Padre di cinque figli, era un uomo di grande generosità e umanità, non solo nella sua vita familiare e professionale. Di idee profondamente libertarie partecipò attivamente alla lotte dei diritti civili degli anni 60 e 70. La sua professione di medico e di uomo di scienza si è intrecciata a volte con le iniziative e la campagne radicali in tutti quei casi – dalla liberalizzazione dell’aborto all’antiproibizionismo, dalla fecondazione assistita alla libertà di ricerca – in cui la politica investiva problemi fondamentali della vita e della salute. Come medico e come cittadino, non solo come militante politico, ha sempre posto al centro del suo impegno la difesa e l’affermazione della libertà, della dignità, dell’autodeterminazione della persona.

Fu uno dei fondatori del Cora (Comitato radicale antiproibizionista) e della LIA (Lega internazionale antiproibizionista). Nel 1980 annunciò pubblicamente la volontà di avvalersi, con una interpretazione estensiva, di una norma che rendeva possibile ai medici prescrivere morfina ai tossicodipendenti. Lo fece alla luce del sole per molti mesi, chiarendo che non si trattava ai suoi occhi di disubbidienza civile ma di applicazione di una norma nell’esercizio della sua professione medica. Due anni dopo, se non ricordo male, nel 1982, un procuratore della Repubblica decise di incriminarlo. Fu arrestato e negli anni successivi dovette subire un processo. Nel 1986, in primo grado, fu assolto sia pure per insufficienza di prove. Evidentemente i giudici si arrestarono di fronte alla applicazione al suo caso di norme penali previste per i trafficanti e gli spacciatori. In secondo grado fu invece condannato ad oltre due anni ma il riconoscimento dei particolari motivi di valore sociale e morale gli consentì di evitare la reclusione. Non fu mai sospeso dall’esercizio della professione medica e non ebbe la sospensione dei diritti politici (come parzialmente avvenne più tardi, con le nuove leggi, per Marco Pannella, Rita Bernardini, Sergio Stanzani ed altri militanti radicali che, per la loro disubbidienza civile, si videro precluso l’elettorato passivo nelle elezioni amministrative e regionali). Ciò gli consentì di candidarsi più volte come radicale. Alla fine degli anni 80 fu consigliere regionale dell’Abruzzo, eletto in una lista civica verde, radicale, antiproibizionista. Nel 2000, quando era già colpito dalla malattia che ora l’ha condotto alla morte, fu candidato della lista Bonino alla Presidenza della Regione.
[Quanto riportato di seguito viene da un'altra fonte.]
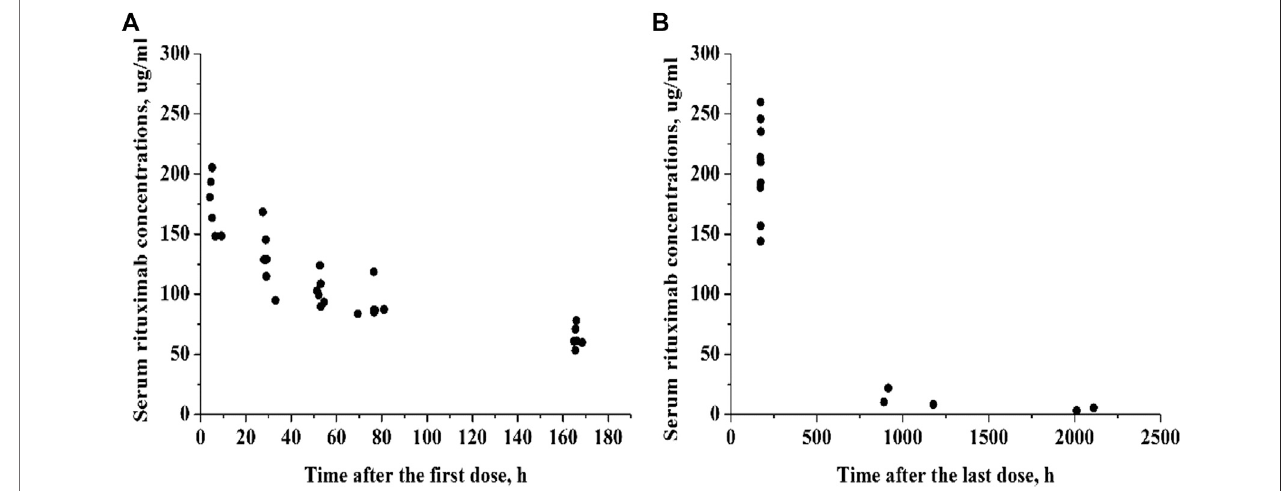
FIGURE 1 | Individual serum rituximab concentration-time pro fi les. (A) Concentration plots after the fi rst dose. (B) Concentration plots after the last dose.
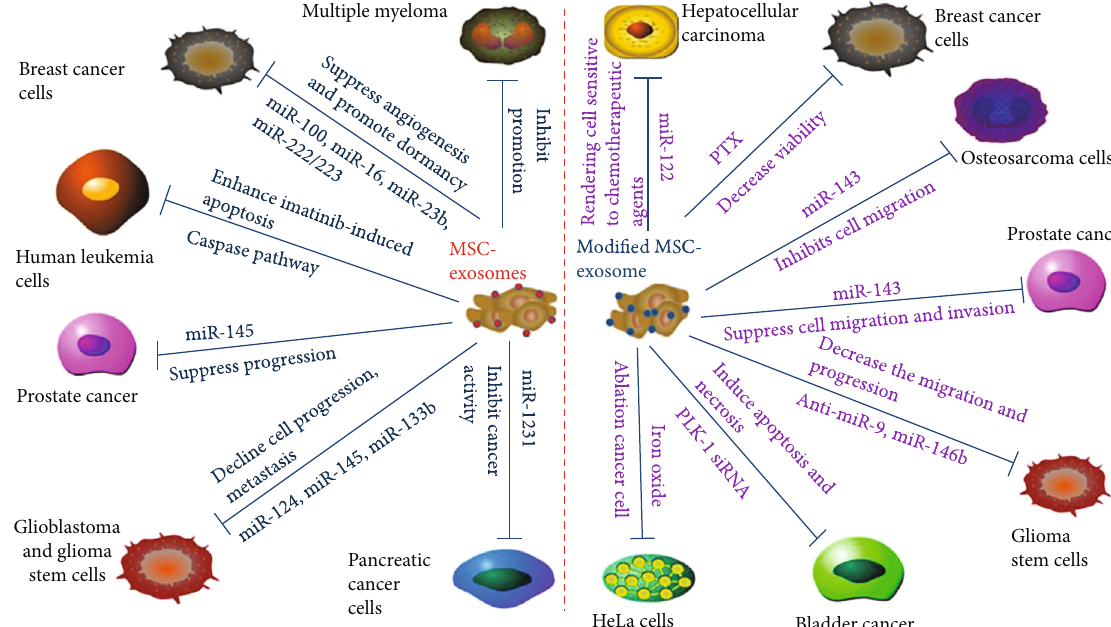
Figure 3: Inhibitory roles of MSC-derived exosomes in tumors. MSC-derived exosomes suppress angiogenesis and promote dormancy of breast cancer by shuttling miR-100, miR-16, miR-23b, and miR-222/223. MSC-derived exosomes suppress cell migration, invasion, and progression by shuttling miR-143 and miR-145. MSC-derived exosomes induce bladder cancer cell apoptosis and necrosis by transporting PLK-1 siRNA and inhibit osteosarcoma cell migration by shuttling miR-143. MSC-derived exosomes render hepatocellular carcinoma cells sensitive to chemotherapeutic agents through delivery of miR-122. MSC-derived exosomes enhance human leukemia cell imatinib- induced apoptosis through the caspase pathway. MSC-derived exosomes hinder the progression of glioblastoma and the progression and metastasis of glioma stem cells by transporting miR-124, miR-145, anti-miR-9, and miR-146b. MSC-derived exosomes inhibit pancreatic cancer activity and suppress glioma progression by shuttling miR-1231 and miR-133b. MSC-derived exosomes reduce breast cancer cell viability and the ablation of HeLa cells by transporting PTX and iron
La sua attività e la sua presenza nella vita del Partito e delle associazioni radicali fu, a partire degli anni 60, intermittente ma costante, interrotta solo negli ultimi anni dalla malattia. Cercando nell’archivio radicale, ho trovato una sua relazione, redatta insieme a Carlo Oliva, per la commissione costituita nel 1967 per redigere un progetto di statuto radicale e presieduta da Sergio Stanzani. Era una relazione sul modello di partito, un modello di partito federale e non centralistico, libertario e non disciplinare, laico e non dogmatico ed ideologico da contrapporre al modello di partito tradizionale. Un problema con cui non solo la galassia radicale ma l’intera politica italiana si trovano tuttora fare i conti.